Version difference data
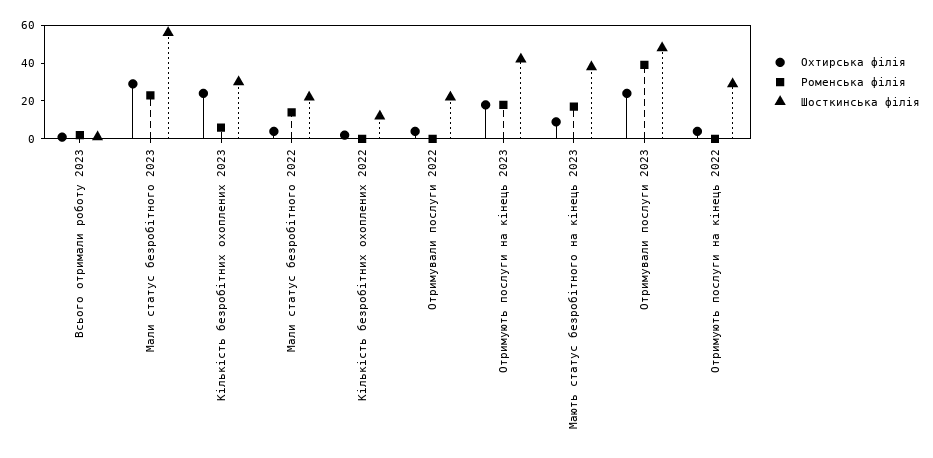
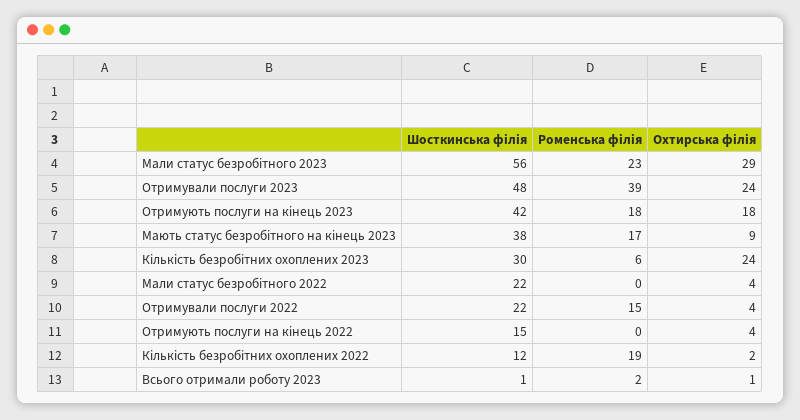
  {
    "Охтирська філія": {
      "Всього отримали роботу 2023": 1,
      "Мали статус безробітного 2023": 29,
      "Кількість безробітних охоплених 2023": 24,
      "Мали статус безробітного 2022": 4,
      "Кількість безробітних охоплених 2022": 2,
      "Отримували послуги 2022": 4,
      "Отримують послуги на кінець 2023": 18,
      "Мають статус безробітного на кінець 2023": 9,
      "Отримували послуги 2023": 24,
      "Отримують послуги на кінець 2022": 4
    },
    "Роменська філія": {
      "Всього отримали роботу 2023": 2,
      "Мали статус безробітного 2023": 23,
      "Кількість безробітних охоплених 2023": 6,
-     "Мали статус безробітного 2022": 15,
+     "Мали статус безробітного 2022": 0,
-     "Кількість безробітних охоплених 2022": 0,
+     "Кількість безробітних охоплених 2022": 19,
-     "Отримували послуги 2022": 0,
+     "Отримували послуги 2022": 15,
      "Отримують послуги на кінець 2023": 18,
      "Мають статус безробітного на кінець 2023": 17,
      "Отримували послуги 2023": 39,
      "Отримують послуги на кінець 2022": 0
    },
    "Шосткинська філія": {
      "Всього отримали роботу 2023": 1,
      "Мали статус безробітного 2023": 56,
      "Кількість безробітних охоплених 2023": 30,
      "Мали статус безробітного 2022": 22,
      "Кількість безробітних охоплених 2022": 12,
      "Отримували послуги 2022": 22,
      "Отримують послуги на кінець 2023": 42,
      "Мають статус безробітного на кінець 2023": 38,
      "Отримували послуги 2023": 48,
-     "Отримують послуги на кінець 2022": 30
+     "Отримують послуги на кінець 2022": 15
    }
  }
* * *
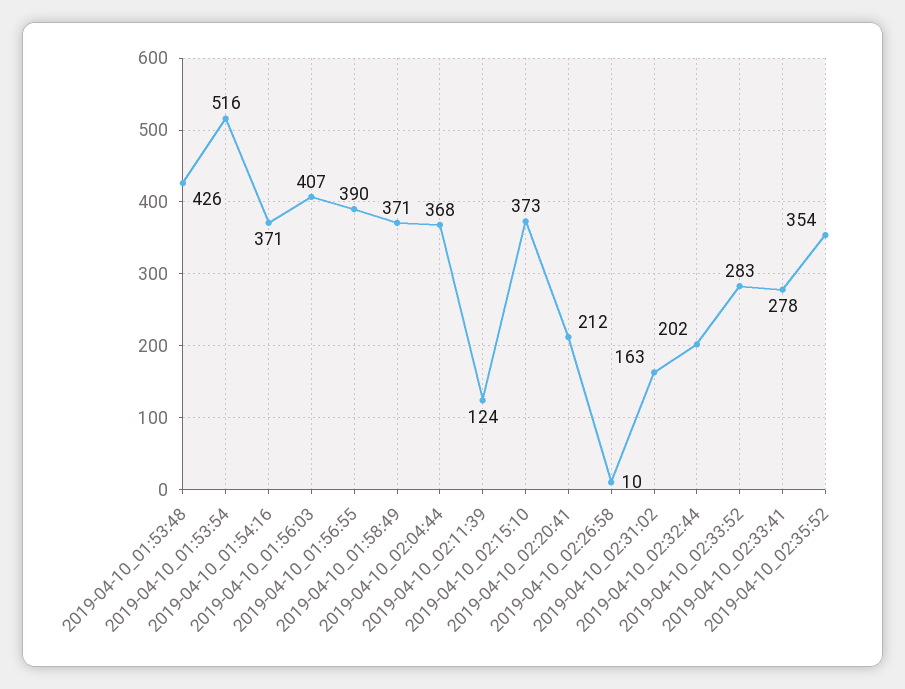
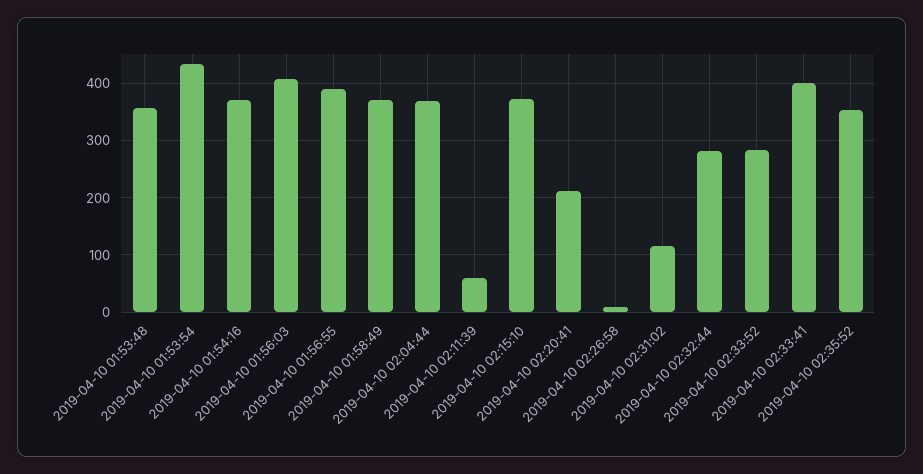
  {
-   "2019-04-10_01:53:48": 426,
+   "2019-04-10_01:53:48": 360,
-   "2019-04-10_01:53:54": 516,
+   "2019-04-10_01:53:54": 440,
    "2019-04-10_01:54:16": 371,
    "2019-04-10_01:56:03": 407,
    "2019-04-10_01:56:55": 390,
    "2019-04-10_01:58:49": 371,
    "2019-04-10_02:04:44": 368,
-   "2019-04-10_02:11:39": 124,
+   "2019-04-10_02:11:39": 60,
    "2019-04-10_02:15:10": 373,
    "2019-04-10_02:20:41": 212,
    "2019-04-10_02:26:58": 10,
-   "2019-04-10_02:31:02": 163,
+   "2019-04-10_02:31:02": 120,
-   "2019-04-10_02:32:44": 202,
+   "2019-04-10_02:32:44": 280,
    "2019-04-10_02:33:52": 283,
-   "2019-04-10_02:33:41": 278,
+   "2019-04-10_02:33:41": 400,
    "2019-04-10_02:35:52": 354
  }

● What this task involves:
Return only the number of lines above that include "Отримували".

● Task answer:
7